A credit card is a bank card people use to buy items without paying cash. In simple terms, credit cards give a line of credit on the credit cards that are used to make purchases, do balance transfers or cash advances, and require the card owner to pay back the loan amount in future. When a product is purchased using a credit card, the issuing bank pays on behalf of its customer, and the loan is to be paid in the future – usually monthly by a due date.
A person’s first credit card can mean the difference between establishing an excellent credit score or building a healthy financial future. If not used properly, a credit card can lead to mountains of debt, which can be challenging to repay. As a result, before anyone starts to use their first credit card, below are a few guidelines that will lead you along the right financial path.
Set a Budget
Although a credit card can allow the holder access to a lot of purchases, it shouldn’t tempt one to buy things they can’t afford. Given that it’s a convenient way to purchase and earn rewards, it’s so easy for the holder to get on a shopping rampage.

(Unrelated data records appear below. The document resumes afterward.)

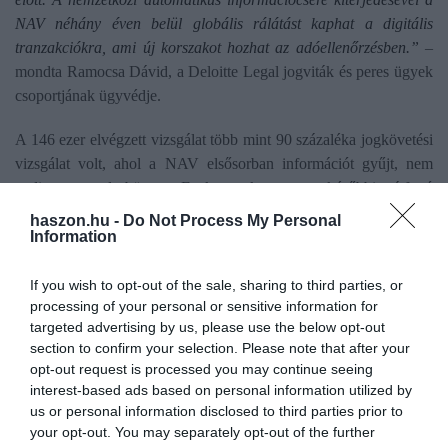
NAV néhány éven belül globális rálátást kaphat a digitális
tranzakciókra, ami új korszakot hozhat az adóellenőrzésben.”
–
mondta Ramocsa Dávid, a Deloitte Legal jogviták és peres ügyek
csoportjának ügyvédje.
A 146 ezer elvégzett vizsgálat több mint 90 százaléka jogkövetési
vizsgálat volt, ahol a NAV elsősorban információt gyűjt, nem
pedig azonnal büntet. Ezek gyakran egy későbbi, átfogó
ellenőrzést készítenek elő. A hatóság megközelítése változik:
haszon.hu -
Do Not Process My Personal
egyre inkább támogatja az adózókat, és önálló javításra ösztönöz.
Information
Büntetést csak komolyabb problémák esetén szab ki, ekkor
viszont akár 200 százalékos bírságot is alkalmazhat.
If you wish to opt-out of the sale, sharing to third parties, or
processing of your personal or sensitive information for
targeted advertising by us, please use the below opt-out
A NAV szakmai teljesítményét jól mutatja, hogy elsőfokon az
section to confirm your selection. Please note that after your
ügyek 82 százalékát, a Kúria előtt pedig 77 százalékát nyerte
opt-out request is processed you may continue seeing
meg.
Érdekes azonban, hogy a perköltségeknek csak 55, illetve
interest-based ads based on personal information utilized by
52 százalékát ítélték meg a hatóság javára – ami azt jelezheti,
us or personal information disclosed to third parties prior to
hogy a nagyobb összegű vitákban az adózók érvelése is erősödik.
your opt-out. You may separately opt-out of the further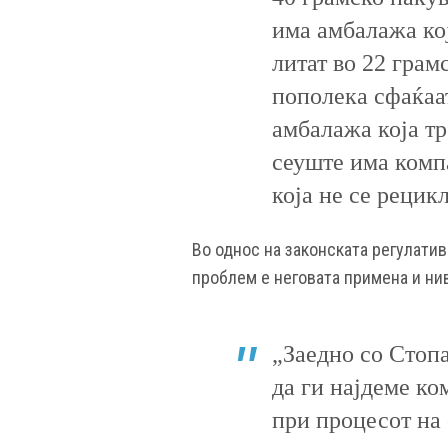
има амбалажа кој
литат во 22 гра
пополека сфаќаат
амбалажа која тр
сеуште има комп
која не се рецик
Во однос на законската регулатив
проблем е неговата примена и нив
„Заедно со Стоп
да ги најдеме ко
при процесот на 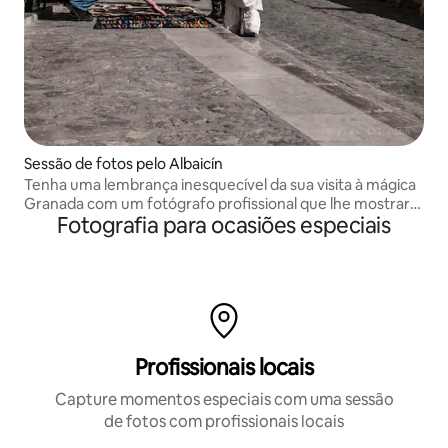
Sessão de fotos pelo Albaicín
Tenha uma lembrança inesquecível da sua visita à mágica
Granada com um fotógrafo profissional que lhe mostrará
Fotografia para ocasiões especiais
lugares especiais da cidade.
Profissionais locais
Capture momentos especiais com uma sessão
de fotos com profissionais locais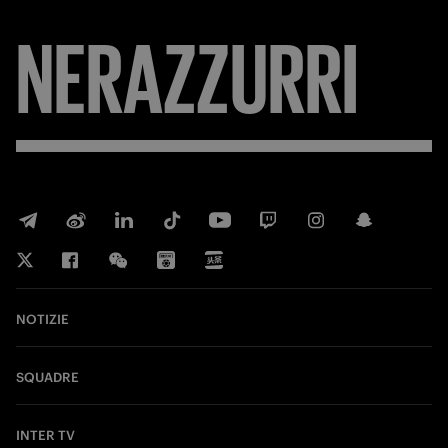
NERAZZURRI
NOTIZIE
SQUADRE
INTER TV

As a result, it’s advisable to have a realistic idea of the amount you can spend, which you can also pay back at the end of the month. Keeping a budget that indicates, say 50% of the take-home for groceries, 30% to pay for needs but not wants, and 20% on savings and paying off debt, is highly advisable. If this budget is followed, it will help keep your spending and saving in proportion.
Set Up Automatic Payments
Paying a monthly bill takes time to get used to, and it’s so easy to ignore or postpone payment. To avoid pressure, extra charges, and late credit card bills, one should schedule automatic payments ahead of the due date.

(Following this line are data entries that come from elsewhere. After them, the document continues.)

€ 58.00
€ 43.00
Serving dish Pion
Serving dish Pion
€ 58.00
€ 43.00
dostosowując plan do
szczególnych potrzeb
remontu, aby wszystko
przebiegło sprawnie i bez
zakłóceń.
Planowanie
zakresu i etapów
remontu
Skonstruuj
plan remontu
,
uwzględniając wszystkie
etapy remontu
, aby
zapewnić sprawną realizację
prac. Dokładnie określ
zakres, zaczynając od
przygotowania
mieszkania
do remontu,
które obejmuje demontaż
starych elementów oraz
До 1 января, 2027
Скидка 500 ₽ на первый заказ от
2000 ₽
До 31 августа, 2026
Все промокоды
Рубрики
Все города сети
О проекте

Also, always ensure that your expected salary is above the minimum amount of payment on your card. This is to ensure that you have enough funds in your account before a scheduled payment is released. Failure to do that leads to late fee charges and a returned payment fee.
Also, timely payment boosts payment history, which contributes to one’s credit score. Lenders use credit score to assess one’s credit usage, and therefore, it’s recommendable to pay all the credit card bills on time to keep the score high.
Keep a Record of Your Purchases
Always calculate the amount you can afford to spend as number one on the list. Then, track your monthly purchases by using either your credit card’s website or app. Once the monthly spending limit is hit, avoid using the card until the balance is paid off. This financial discipline keeps one out of credit card debt and helps build a good credit score.
In conclusion, to be able to enjoy your credit card, always ensure to pay on time to keep your score high. Keep a monthly budget of the necessities first and wants coming last on the list, and always strive not to exceed your minimum payment. Setting up automatic payments will protect you from extra charges due to late payment.